▶ [What the task asks]: Return only those lines of the material that contain "listed".

▶ [Extracted data]:
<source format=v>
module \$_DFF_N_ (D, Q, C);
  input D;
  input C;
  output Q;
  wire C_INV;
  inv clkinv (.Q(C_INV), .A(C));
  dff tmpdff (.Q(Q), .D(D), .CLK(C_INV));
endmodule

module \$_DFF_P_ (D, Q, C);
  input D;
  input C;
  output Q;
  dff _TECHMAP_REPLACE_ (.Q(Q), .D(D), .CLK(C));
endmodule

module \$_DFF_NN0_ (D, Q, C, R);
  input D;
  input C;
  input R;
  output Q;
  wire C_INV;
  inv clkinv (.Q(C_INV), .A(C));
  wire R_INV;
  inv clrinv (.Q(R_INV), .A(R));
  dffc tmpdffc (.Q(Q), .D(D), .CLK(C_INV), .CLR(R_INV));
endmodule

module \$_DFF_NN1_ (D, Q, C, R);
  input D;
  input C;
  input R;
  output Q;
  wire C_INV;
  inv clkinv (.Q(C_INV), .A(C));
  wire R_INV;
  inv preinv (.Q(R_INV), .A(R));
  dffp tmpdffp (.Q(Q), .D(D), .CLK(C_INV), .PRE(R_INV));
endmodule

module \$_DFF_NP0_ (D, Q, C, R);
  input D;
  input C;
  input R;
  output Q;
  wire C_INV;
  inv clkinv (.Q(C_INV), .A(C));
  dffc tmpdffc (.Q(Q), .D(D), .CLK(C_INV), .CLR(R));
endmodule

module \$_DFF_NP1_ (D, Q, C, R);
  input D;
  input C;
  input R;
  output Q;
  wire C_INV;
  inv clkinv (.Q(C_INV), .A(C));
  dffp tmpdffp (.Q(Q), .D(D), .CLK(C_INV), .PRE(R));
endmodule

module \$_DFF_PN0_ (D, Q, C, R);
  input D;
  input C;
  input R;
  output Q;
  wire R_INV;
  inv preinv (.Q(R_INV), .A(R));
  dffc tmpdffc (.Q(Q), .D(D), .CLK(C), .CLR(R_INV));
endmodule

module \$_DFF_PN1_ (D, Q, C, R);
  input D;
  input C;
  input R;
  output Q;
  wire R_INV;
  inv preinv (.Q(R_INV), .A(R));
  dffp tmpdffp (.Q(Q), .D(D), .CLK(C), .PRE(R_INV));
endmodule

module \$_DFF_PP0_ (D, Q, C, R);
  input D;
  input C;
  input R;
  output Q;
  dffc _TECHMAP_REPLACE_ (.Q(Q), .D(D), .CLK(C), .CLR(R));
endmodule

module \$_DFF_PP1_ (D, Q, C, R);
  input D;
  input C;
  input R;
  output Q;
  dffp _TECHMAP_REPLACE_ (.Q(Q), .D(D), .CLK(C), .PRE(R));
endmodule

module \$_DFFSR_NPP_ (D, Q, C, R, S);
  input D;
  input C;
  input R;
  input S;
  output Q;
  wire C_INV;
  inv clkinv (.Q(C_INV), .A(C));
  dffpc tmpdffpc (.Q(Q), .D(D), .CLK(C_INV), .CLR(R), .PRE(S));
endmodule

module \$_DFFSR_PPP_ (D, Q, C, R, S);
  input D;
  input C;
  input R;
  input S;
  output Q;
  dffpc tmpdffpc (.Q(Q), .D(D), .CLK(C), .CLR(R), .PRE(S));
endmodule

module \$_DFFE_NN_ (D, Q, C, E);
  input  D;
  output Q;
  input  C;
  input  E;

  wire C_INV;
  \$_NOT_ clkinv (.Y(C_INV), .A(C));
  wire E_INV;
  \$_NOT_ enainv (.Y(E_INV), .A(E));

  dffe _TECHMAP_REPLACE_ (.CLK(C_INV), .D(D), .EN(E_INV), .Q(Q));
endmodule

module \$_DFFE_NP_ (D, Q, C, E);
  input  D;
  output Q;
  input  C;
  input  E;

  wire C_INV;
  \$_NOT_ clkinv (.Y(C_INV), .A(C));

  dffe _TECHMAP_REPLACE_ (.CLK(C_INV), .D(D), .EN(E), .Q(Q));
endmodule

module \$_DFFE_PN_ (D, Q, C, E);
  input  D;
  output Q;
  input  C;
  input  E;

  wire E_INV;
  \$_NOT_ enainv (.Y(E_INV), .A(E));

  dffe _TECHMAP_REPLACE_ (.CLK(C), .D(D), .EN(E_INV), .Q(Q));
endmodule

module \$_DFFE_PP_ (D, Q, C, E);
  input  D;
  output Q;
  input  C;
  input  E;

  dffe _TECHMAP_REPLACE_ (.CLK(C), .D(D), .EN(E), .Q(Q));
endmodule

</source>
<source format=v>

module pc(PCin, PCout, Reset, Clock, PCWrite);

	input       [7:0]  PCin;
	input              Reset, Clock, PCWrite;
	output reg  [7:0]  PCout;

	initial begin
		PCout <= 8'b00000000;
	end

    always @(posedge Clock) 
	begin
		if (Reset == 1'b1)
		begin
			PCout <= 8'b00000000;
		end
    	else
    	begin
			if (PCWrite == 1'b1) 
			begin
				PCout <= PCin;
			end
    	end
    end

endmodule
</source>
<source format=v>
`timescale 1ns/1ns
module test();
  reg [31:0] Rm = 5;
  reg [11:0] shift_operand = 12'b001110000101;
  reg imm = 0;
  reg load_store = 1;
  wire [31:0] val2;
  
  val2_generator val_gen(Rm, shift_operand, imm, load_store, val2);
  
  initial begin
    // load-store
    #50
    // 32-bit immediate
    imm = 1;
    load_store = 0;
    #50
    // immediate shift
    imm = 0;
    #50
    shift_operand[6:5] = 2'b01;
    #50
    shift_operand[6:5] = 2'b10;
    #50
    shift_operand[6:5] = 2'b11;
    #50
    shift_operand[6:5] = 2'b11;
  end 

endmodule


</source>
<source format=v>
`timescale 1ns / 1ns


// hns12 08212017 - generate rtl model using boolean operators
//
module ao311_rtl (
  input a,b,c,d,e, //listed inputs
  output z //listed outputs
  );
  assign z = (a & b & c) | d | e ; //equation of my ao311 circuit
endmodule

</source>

---

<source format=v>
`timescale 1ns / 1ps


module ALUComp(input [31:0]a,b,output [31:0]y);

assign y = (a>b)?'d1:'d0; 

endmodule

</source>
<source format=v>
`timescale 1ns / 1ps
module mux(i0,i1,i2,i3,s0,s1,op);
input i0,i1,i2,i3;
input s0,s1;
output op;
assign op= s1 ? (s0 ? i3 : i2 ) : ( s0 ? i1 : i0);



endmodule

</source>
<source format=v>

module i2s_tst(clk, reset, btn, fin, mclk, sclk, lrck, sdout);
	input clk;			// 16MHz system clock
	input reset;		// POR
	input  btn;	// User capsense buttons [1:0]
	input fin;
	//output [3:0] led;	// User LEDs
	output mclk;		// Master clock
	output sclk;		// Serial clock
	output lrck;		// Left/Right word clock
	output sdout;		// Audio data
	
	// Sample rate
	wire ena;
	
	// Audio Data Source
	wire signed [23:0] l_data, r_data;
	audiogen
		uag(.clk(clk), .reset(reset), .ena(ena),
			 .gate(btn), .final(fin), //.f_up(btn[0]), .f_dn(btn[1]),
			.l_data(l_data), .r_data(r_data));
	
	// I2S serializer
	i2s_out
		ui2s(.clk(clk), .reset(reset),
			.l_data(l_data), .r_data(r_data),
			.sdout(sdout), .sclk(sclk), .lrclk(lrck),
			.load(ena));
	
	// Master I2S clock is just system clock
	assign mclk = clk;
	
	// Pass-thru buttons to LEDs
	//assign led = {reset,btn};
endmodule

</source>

▶ [Final answer]:
  input a,b,c,d,e, //listed inputs
  output z //listed outputs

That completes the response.